Task goal:
Reproduce every line of text in the data below verbatim, leaving out the pictures.

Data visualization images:
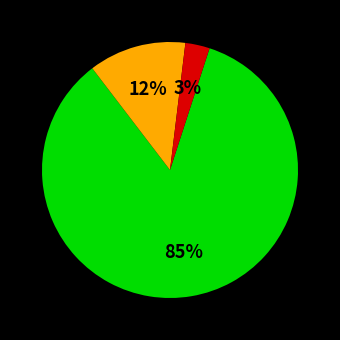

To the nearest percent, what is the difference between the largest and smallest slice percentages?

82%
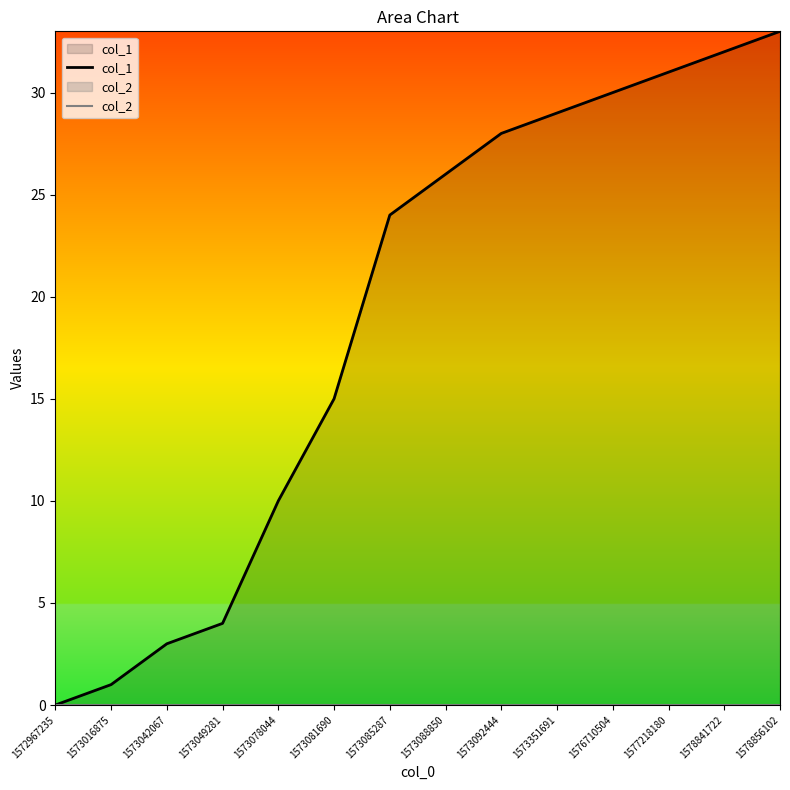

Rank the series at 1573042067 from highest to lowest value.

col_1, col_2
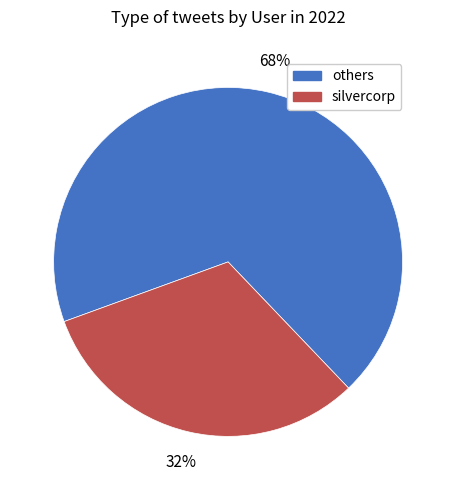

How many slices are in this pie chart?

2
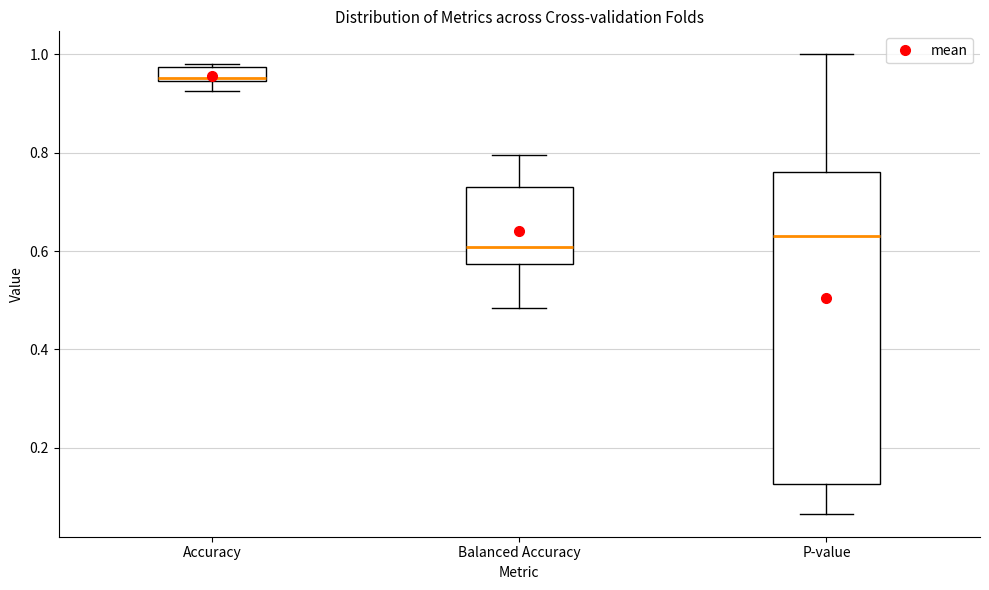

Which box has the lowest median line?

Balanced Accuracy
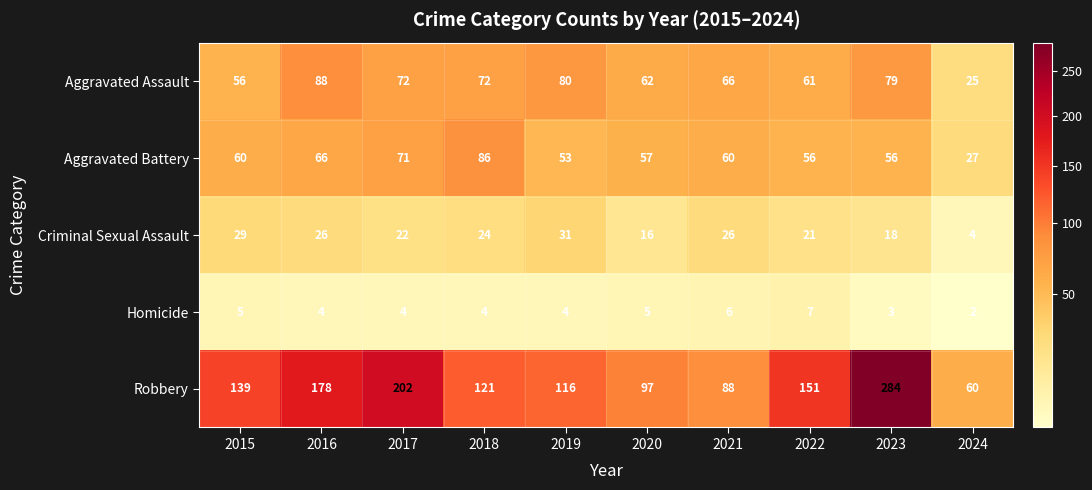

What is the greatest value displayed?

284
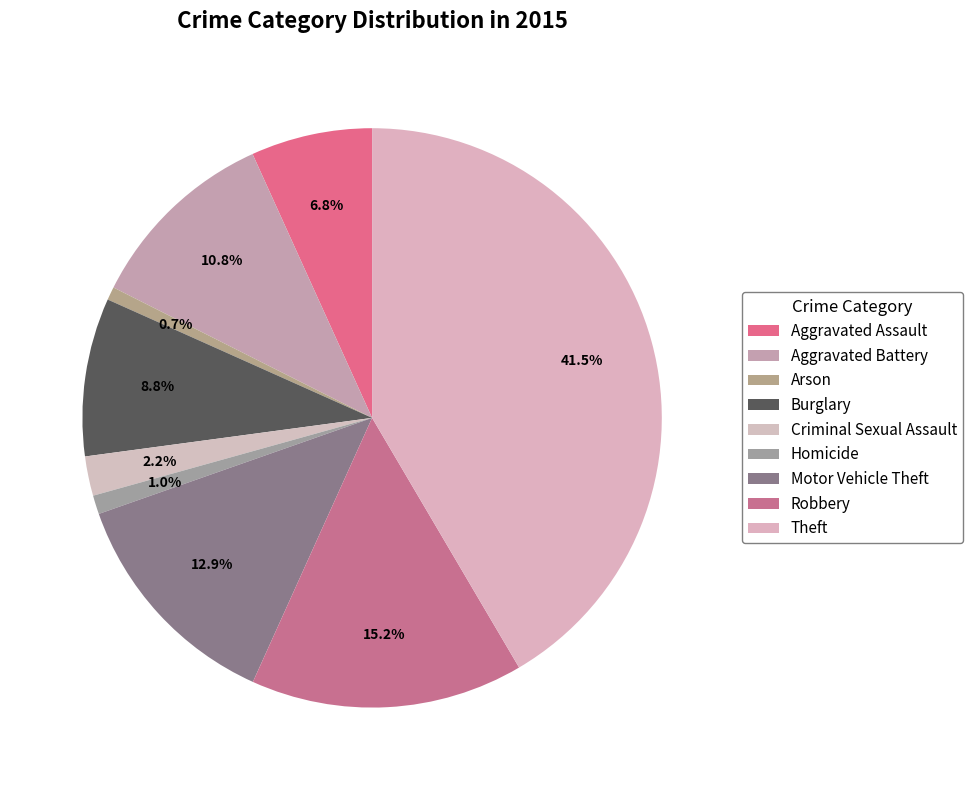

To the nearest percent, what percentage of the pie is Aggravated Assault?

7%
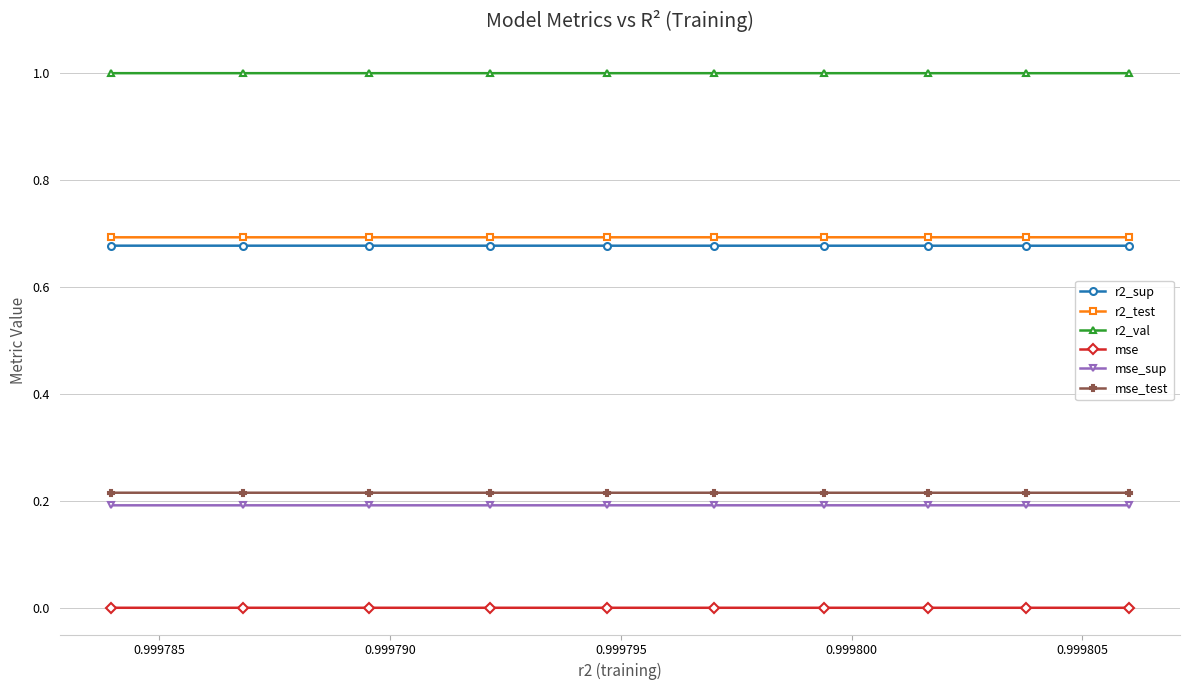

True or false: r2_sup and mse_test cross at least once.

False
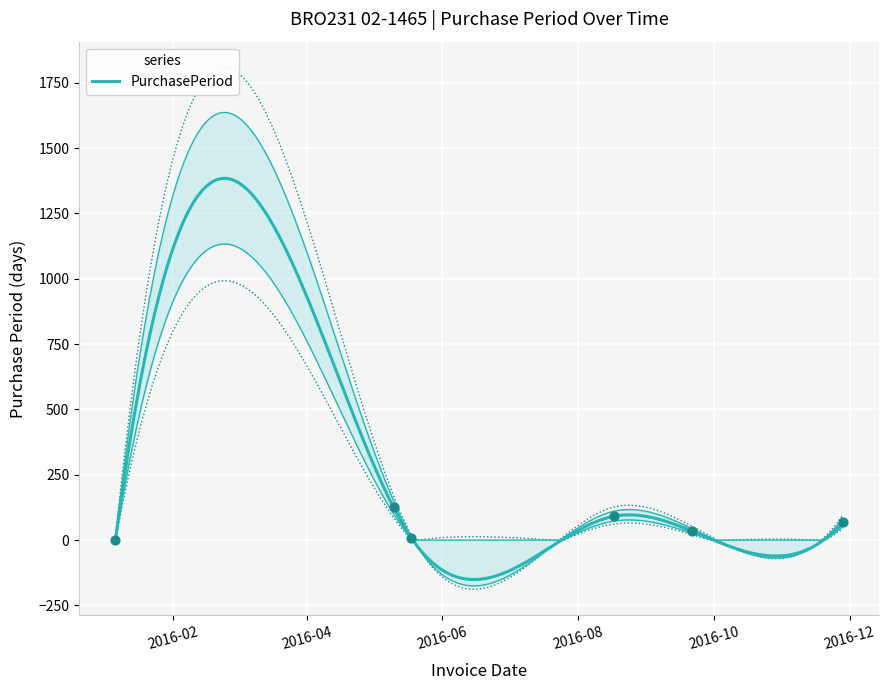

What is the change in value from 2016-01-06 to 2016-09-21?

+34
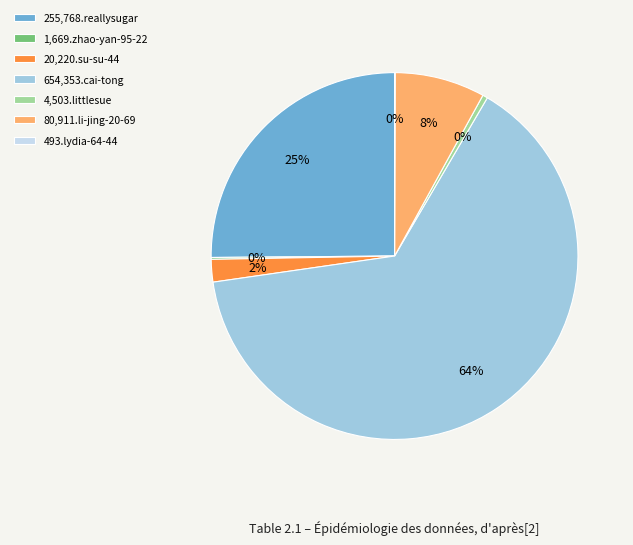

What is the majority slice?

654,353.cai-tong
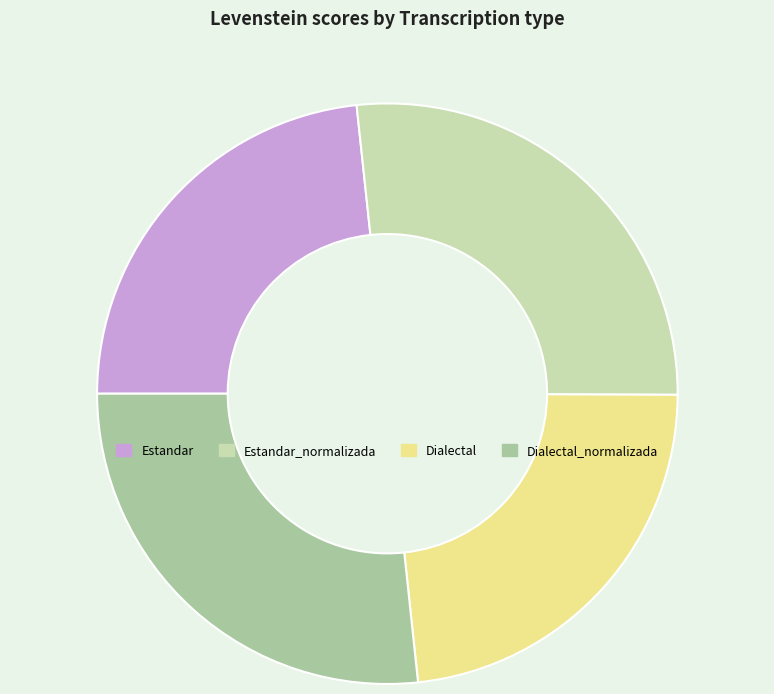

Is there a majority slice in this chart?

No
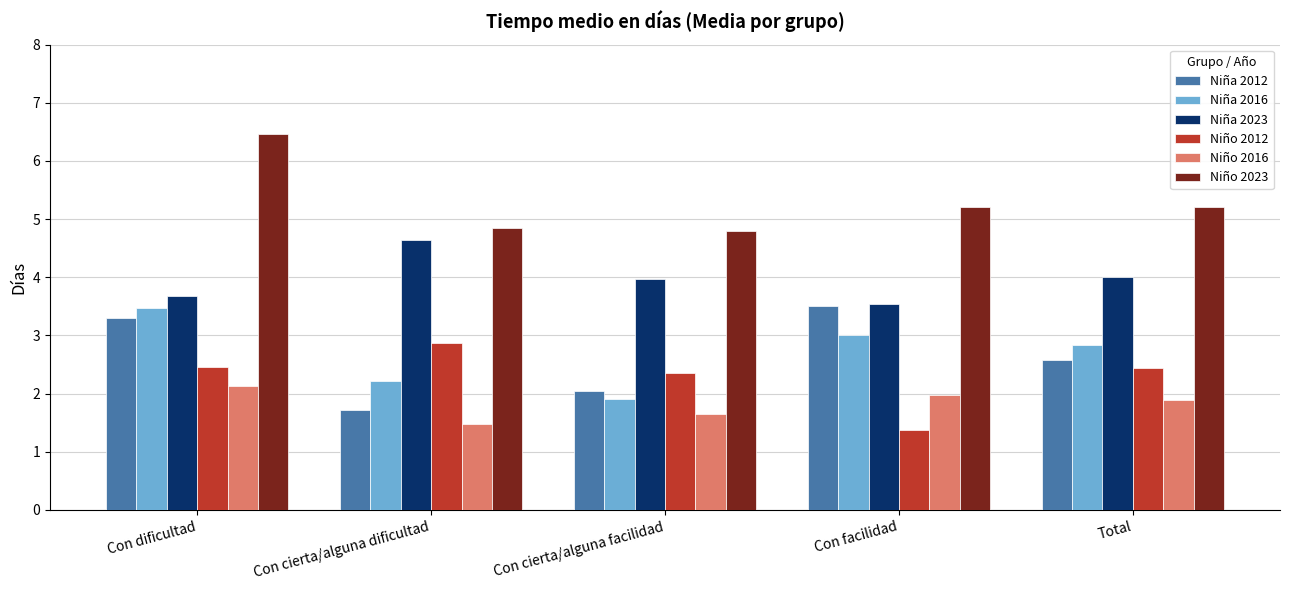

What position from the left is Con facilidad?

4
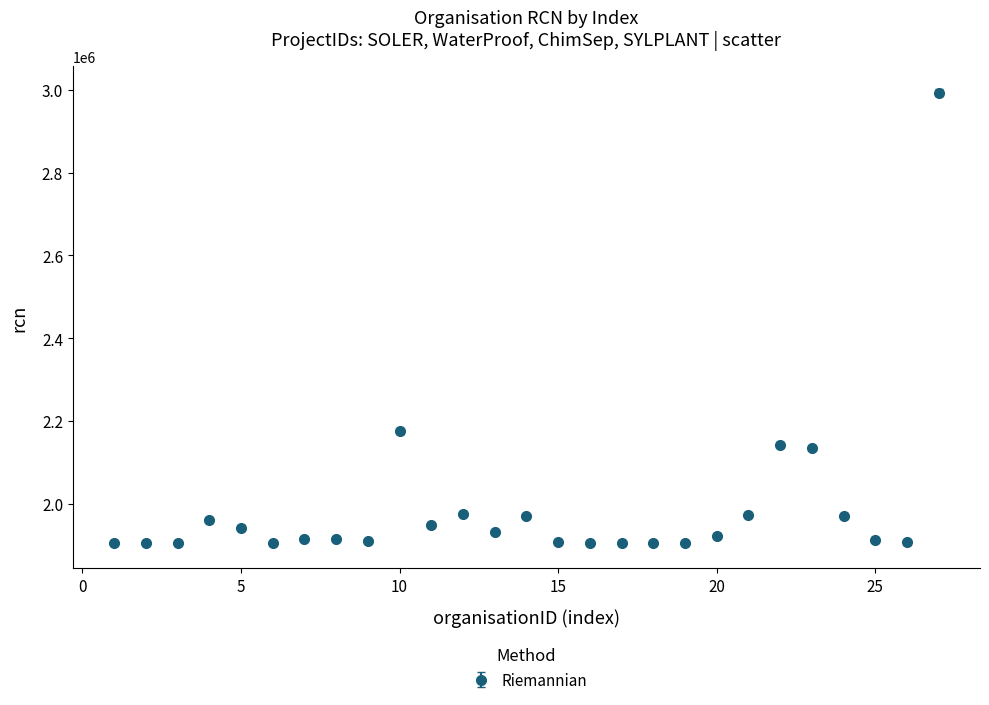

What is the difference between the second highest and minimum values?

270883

Answer box:
To the nearest percent, what is the difference between the largest and smallest slice percentages?

82%

Rank the series at 1573042067 from highest to lowest value.

col_1, col_2

How many slices are in this pie chart?

2

Which box has the lowest median line?

Balanced Accuracy

What is the greatest value displayed?

284

To the nearest percent, what percentage of the pie is Aggravated Assault?

7%

True or false: r2_sup and mse_test cross at least once.

False

What is the change in value from 2016-01-06 to 2016-09-21?

+34

What is the majority slice?

654,353.cai-tong

Is there a majority slice in this chart?

No

What position from the left is Con facilidad?

4

What is the difference between the second highest and minimum values?

270883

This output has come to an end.